- **REQUIREMENT**: Each line from the top of the listing down to and including the line with "Haematoxylin and eosin whole-slide" must be duplicated exactly; pictures are to be skipped.

- **DATA EXTRACT**:
== == ==

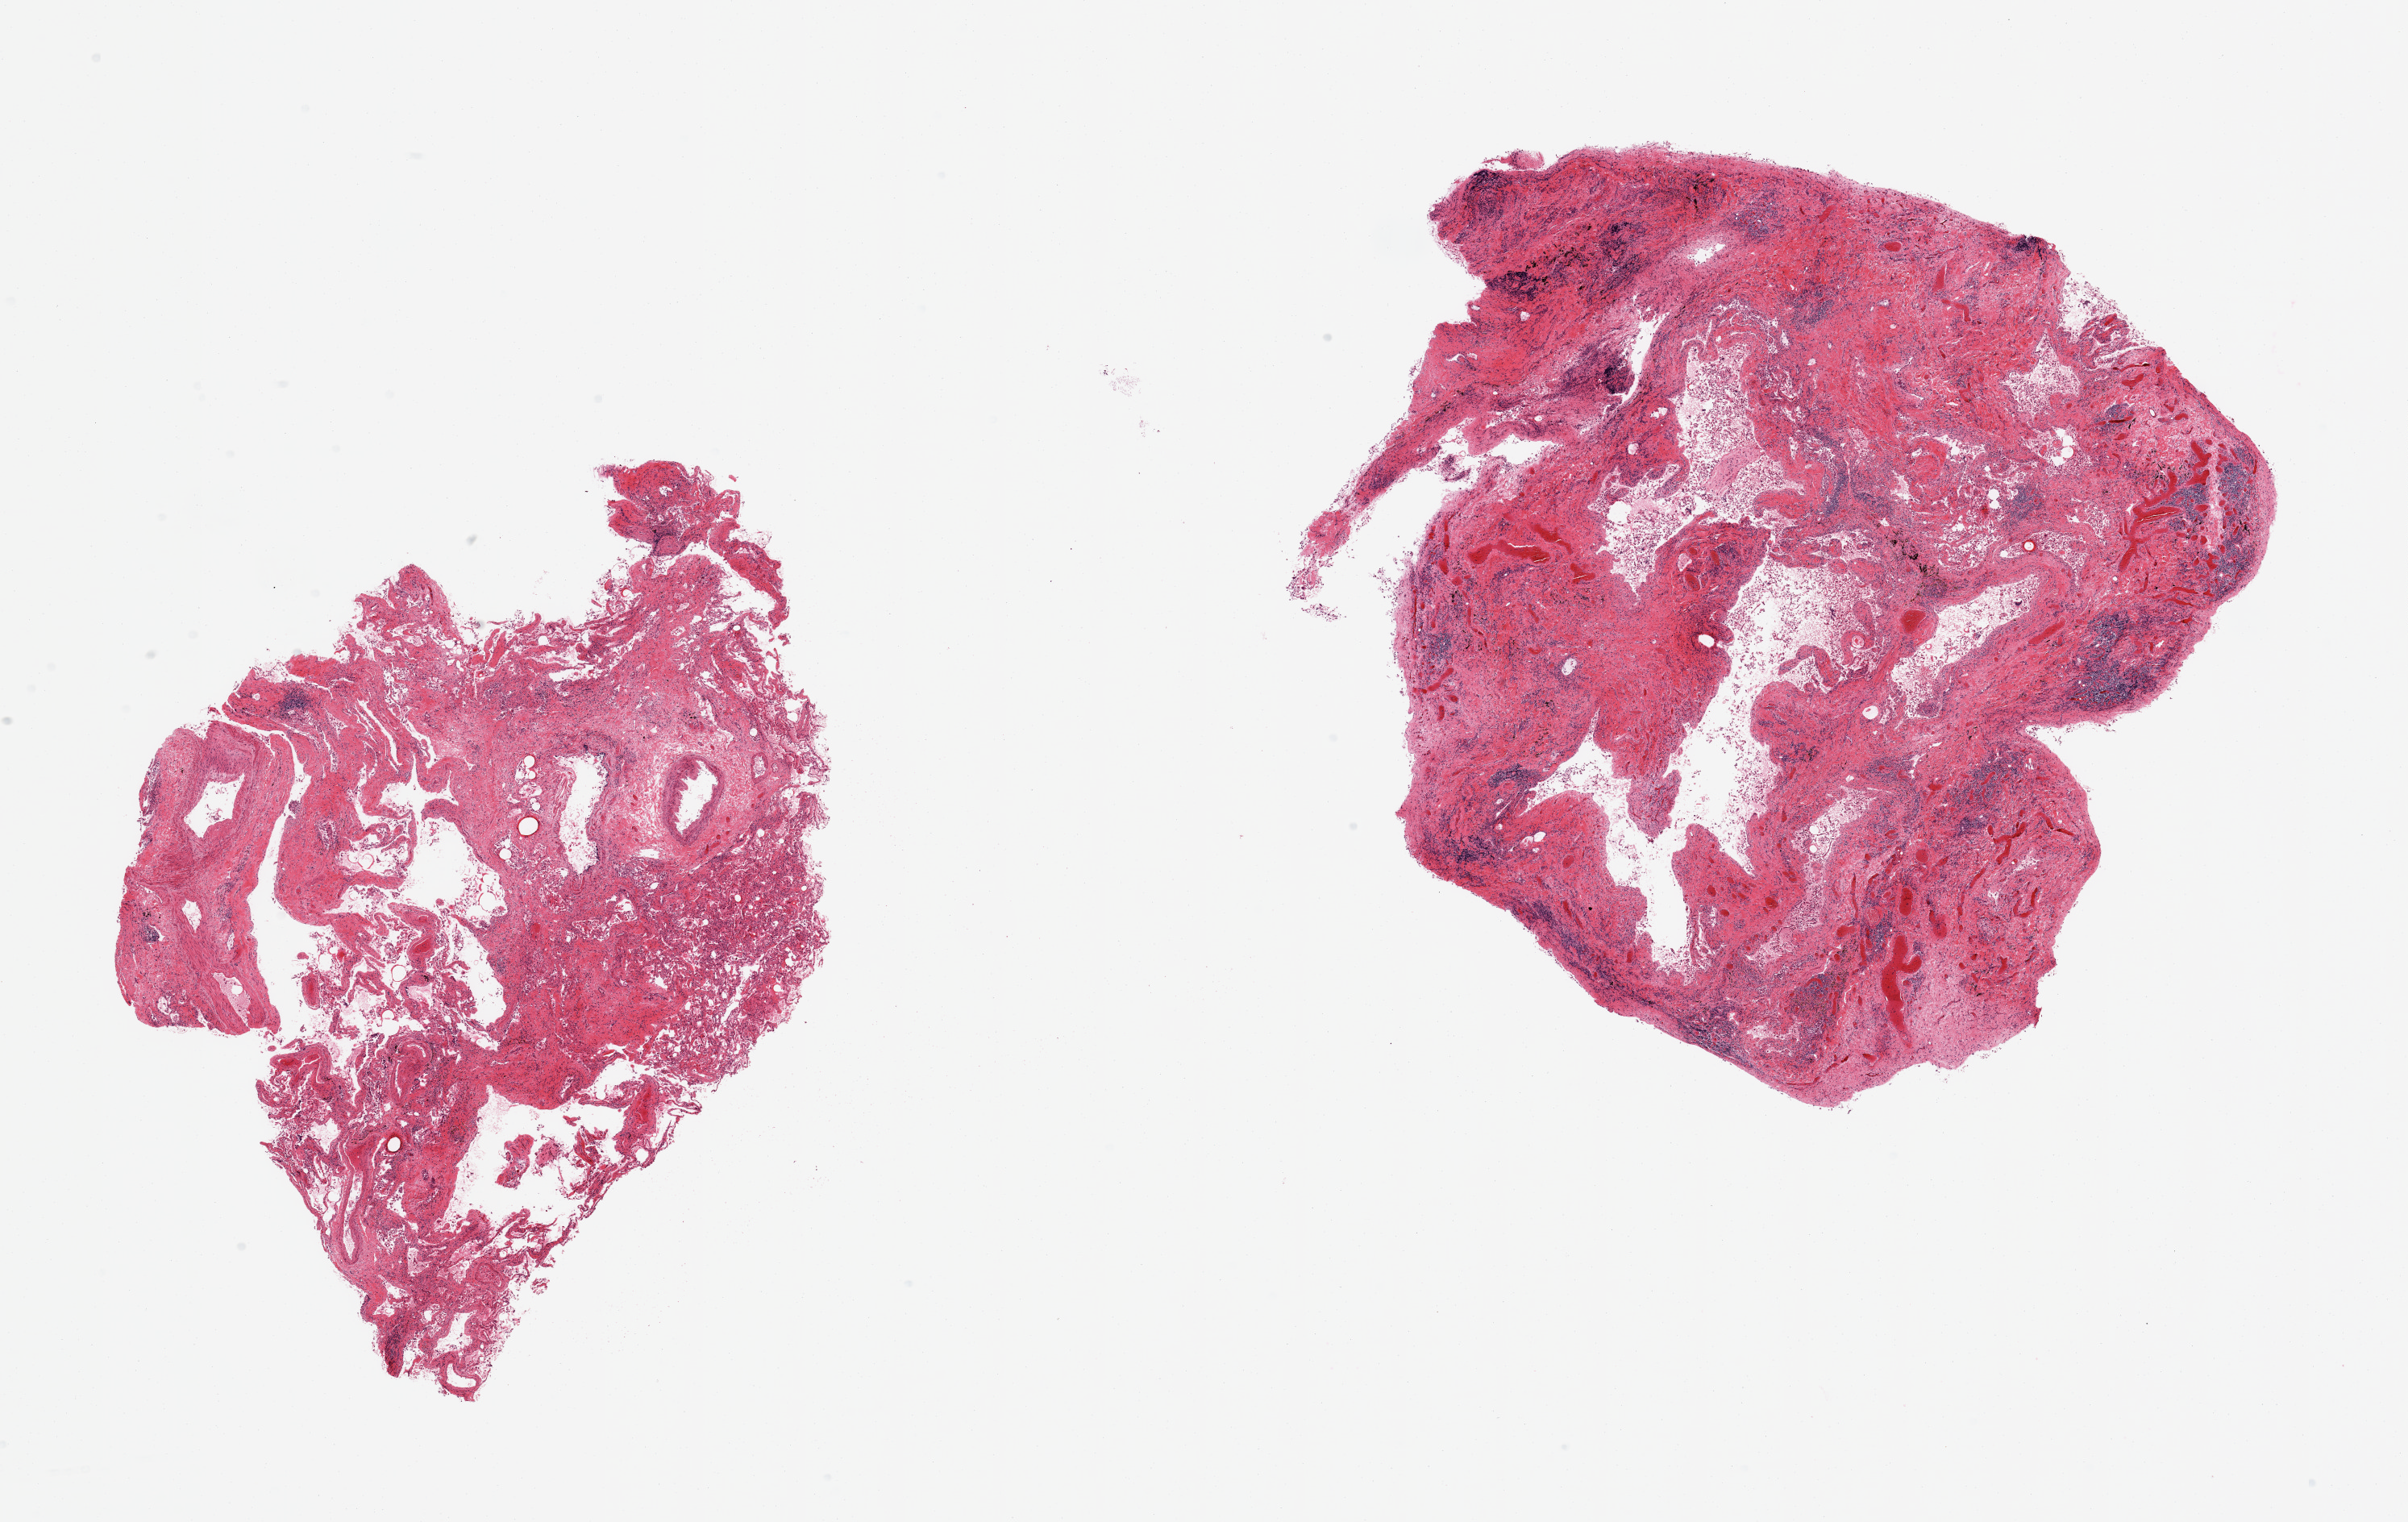
Digitized haematoxylin and eosin-stained section — low-resolution overview of the scanned area, about 23.6 x 14.9 mm. PAXgene-fixed, paraffin-embedded tissue. Sampled site (target tissue): lung. Tissue donor sample. Donor: male.
* reviewer comment on this tissue sample: 2 pieces; includes several large vessels, fibrosis and chronic inflammation with minimal normal lung tissue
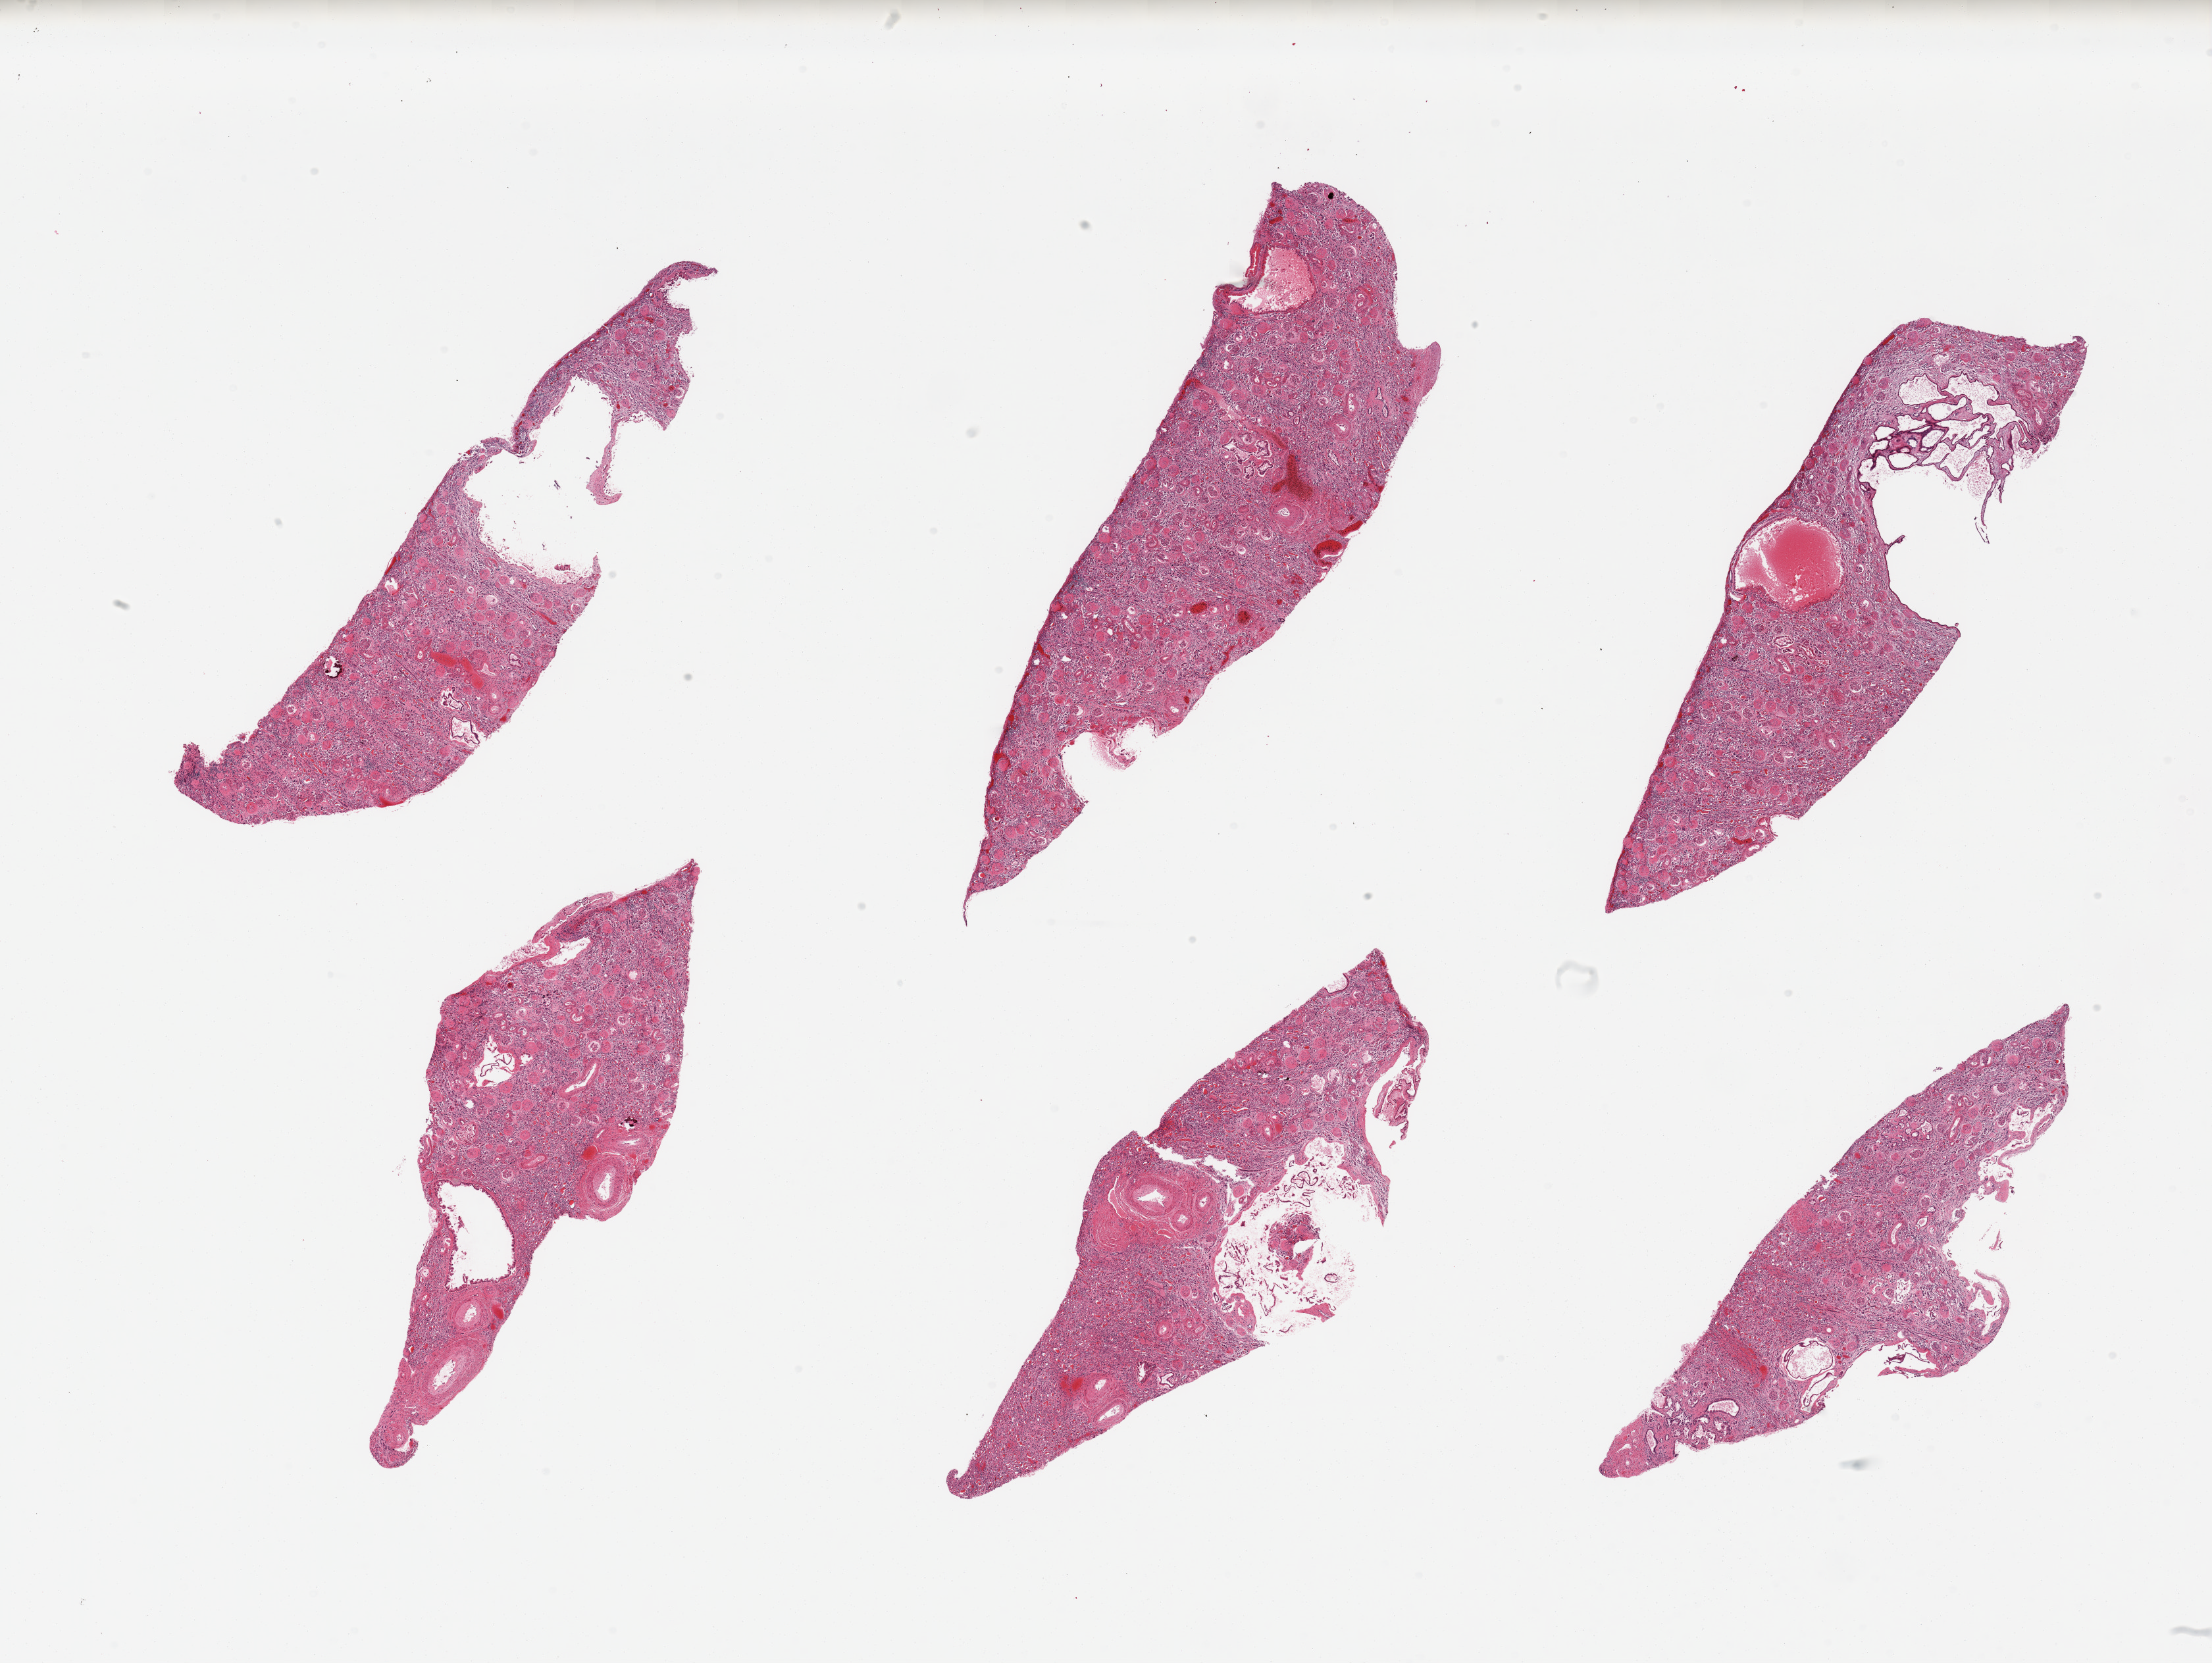
Haematoxylin and eosin whole-slide image, brightfield — low-resolution overview of the scanned area, about 26.6 x 20.0 mm. PAXgene-fixed paraffin-embedded (PFPE) section. Section of renal cortex (target tissue). Tissue donor sample. Donor: male.
Pathologist's review note for this sample: 6 pieces; numerous variably sized simple cysts; renal cortex with severe arterio and arteriolonephrosclerosis and ~90% hyalinized glomeruli; focal tubular calcifications.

== == ==

- **PROBLEM SOLUTION**:
Digitized haematoxylin and eosin-stained section — low-resolution overview of the scanned area, about 23.6 x 14.9 mm. PAXgene-fixed, paraffin-embedded tissue. Sampled site (target tissue): lung. Tissue donor sample. Donor: male.
* reviewer comment on this tissue sample: 2 pieces; includes several large vessels, fibrosis and chronic inflammation with minimal normal lung tissue
Haematoxylin and eosin whole-slide image, brightfield — low-resolution overview of the scanned area, about 26.6 x 20.0 mm. PAXgene-fixed paraffin-embedded (PFPE) section. Section of renal cortex (target tissue). Tissue donor sample. Donor: male.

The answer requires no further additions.